Tweedie for noise prediction: Predict the noise $\epsilon$ from $\mathbf{x}_t$: $$\mathbf{x}_t = \sqrt{\bar{\alpha}_t}\mathbf{x}_0 + \sqrt{1-\bar{\alpha}_t}\epsilon \Rightarrow \color{orange}{\mathbb{E}[\mathbf{\epsilon}|\mathbf{x}_t] = -\sqrt{1-\bar{\alpha}}\nabla_{\mathbf{x}_t}\log p_t(\mathbf{x}_t)}$$
Tweedie for one-step denoising: Predict $\mathbf{x}_{t-1}$ from $\mathbf{x}_t$: $$\mathbf{x}_t = \sqrt{\alpha_t}\mathbf{x}_{t-1} + \sqrt{\beta_t}\mathbf{z}_t \Rightarrow \mathbb{E}[\mathbf{x}_{t-1}|\mathbf{x}_t] = \frac{1}{\sqrt{\alpha}_t}\left(\mathbf{x}_t + \beta_t \nabla_{\mathbf{x}_t}\log p_t(\mathbf{x}_t)\right)$$ $$\color{orange}{\mathbb{E}[\mathbf{x}_{t-1}|\mathbf{x}_t] = \frac{1}{\sqrt{\alpha}_t}\left(\mathbf{x}_t - \frac{\beta_t}{\sqrt{1-\bar{\alpha}_t}}\mathbb{E}[\mathbf{\epsilon}|\mathbf{x}_t]\right)}$$ $$\mu_{\theta}(\mathbf{x}_t,t)=\frac{1}{\sqrt{\alpha_t}}\left(\mathbf{x}_t - \frac{\beta_t}{\sqrt{1-\bar{\alpha}_t}}\epsilon_{\theta}(\mathbf{x}_t,t)\right)$$

Summary of Diffusion Models

The two training strategies are the same (up to weighting constants)

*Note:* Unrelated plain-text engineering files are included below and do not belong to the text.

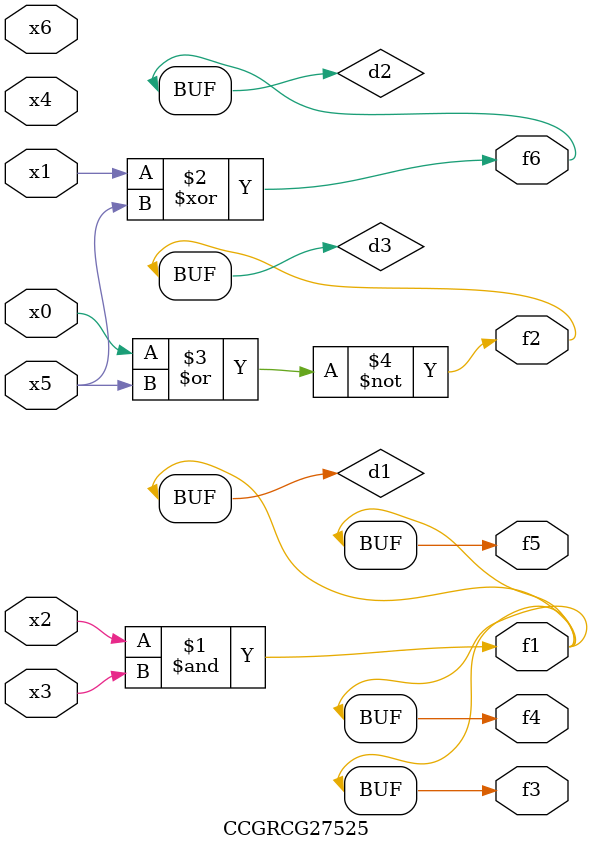
<source format=v>
module CCGRCG27525(
	input x0, x1, x2, x3, x4, x5, x6,
	output f1, f2, f3, f4, f5, f6
);

	wire d1, d2, d3;

	and (d1, x2, x3);
	xor (d2, x1, x5);
	nor (d3, x0, x5);
	assign f1 = d1;
	assign f2 = d3;
	assign f3 = d1;
	assign f4 = d1;
	assign f5 = d1;
	assign f6 = d2;
endmodule

</source>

The only difference between the continuous SDE model and the discrete DDPM model are the time values: $t \in [0, T]$ vs. $t = 1, \dots, T=10^3$.
Good news: We can train a DDPM and use it for a deterministic probability flow ODE (this is what is done by the DDIM model (Song et al., 2021)).